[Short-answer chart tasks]
* * * * * * * * *

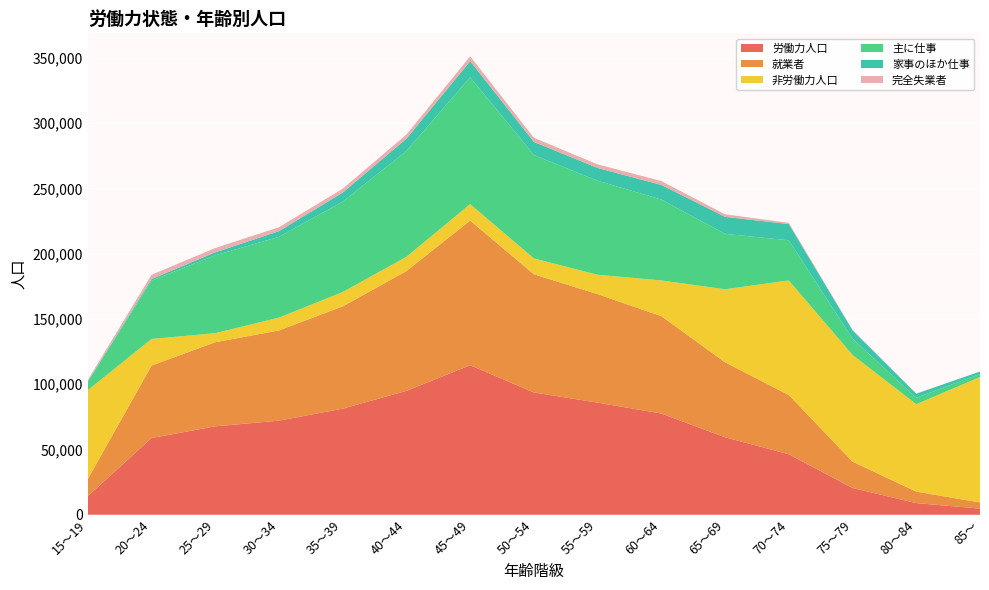

Reading left to right, transcribe all the data shown in this chart.

労働力人口: 15～19=14180	20～24=58797	25～29=67737	30～34=72090	35～39=81291	40～44=94930	45～49=114565	50～54=93682	55～59=85903	60～64=77553	65～69=59375	70～74=46347	75～79=20520	80～84=8920	85～=4737
就業者: 15～19=13141	20～24=55503	25～29=64441	30～34=69092	35～39=78325	40～44=91770	45～49=110805	50～54=90533	55～59=83117	60～64=74586	65～69=57412	70～74=45378	75～79=20182	80～84=8796	85～=4678
非労働力人口: 15～19=68121	20～24=20360	25～29=6933	30～34=9841	35～39=11018	40～44=10922	45～49=12598	50～54=12152	55～59=14808	60～64=27370	65～69=55958	70～74=87777	75～79=81751	80～84=66958	85～=96094
主に仕事: 15～19=6485	20～24=44696	25～29=59677	30～34=61901	35～39=69262	40～44=81058	45～49=97182	50～54=79228	55～59=72061	60～64=61962	65～69=42472	70～74=30757	75～79=12408	80～84=4995	85～=2376
家事のほか仕事: 15～19=315	20～24=1195	25～29=2242	30～34=4355	35～39=6919	40～44=9436	45～49=12342	50～54=10054	55～59=9771	60～64=11191	65～69=13004	70～74=12429	75～79=6469	80～84=3057	85～=1819
完全失業者: 15～19=1039	20～24=3294	25～29=3296	30～34=2998	35～39=2966	40～44=3160	45～49=3760	50～54=3149	55～59=2786	60～64=2967	65～69=1963	70～74=969	75～79=338	80～84=124	85～=59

* * * * * * * * *

[WORK ORDER] Rewrite the entries from the line with "労働力人口: 15～19=1" up to and including the last line of the entries, switching "主に仕事" to "おもに仕事" and leaving everything else unchanged.

[YOUR SOLUTION]
労働力人口: 15～19=14180	20～24=58797	25～29=67737	30～34=72090	35～39=81291	40～44=94930	45～49=114565	50～54=93682	55～59=85903	60～64=77553	65～69=59375	70～74=46347	75～79=20520	80～84=8920	85～=4737
就業者: 15～19=13141	20～24=55503	25～29=64441	30～34=69092	35～39=78325	40～44=91770	45～49=110805	50～54=90533	55～59=83117	60～64=74586	65～69=57412	70～74=45378	75～79=20182	80～84=8796	85～=4678
非労働力人口: 15～19=68121	20～24=20360	25～29=6933	30～34=9841	35～39=11018	40～44=10922	45～49=12598	50～54=12152	55～59=14808	60～64=27370	65～69=55958	70～74=87777	75～79=81751	80～84=66958	85～=96094
おもに仕事: 15～19=6485	20～24=44696	25～29=59677	30～34=61901	35～39=69262	40～44=81058	45～49=97182	50～54=79228	55～59=72061	60～64=61962	65～69=42472	70～74=30757	75～79=12408	80～84=4995	85～=2376
家事のほか仕事: 15～19=315	20～24=1195	25～29=2242	30～34=4355	35～39=6919	40～44=9436	45～49=12342	50～54=10054	55～59=9771	60～64=11191	65～69=13004	70～74=12429	75～79=6469	80～84=3057	85～=1819
完全失業者: 15～19=1039	20～24=3294	25～29=3296	30～34=2998	35～39=2966	40～44=3160	45～49=3760	50～54=3149	55～59=2786	60～64=2967	65～69=1963	70～74=969	75～79=338	80～84=124	85～=59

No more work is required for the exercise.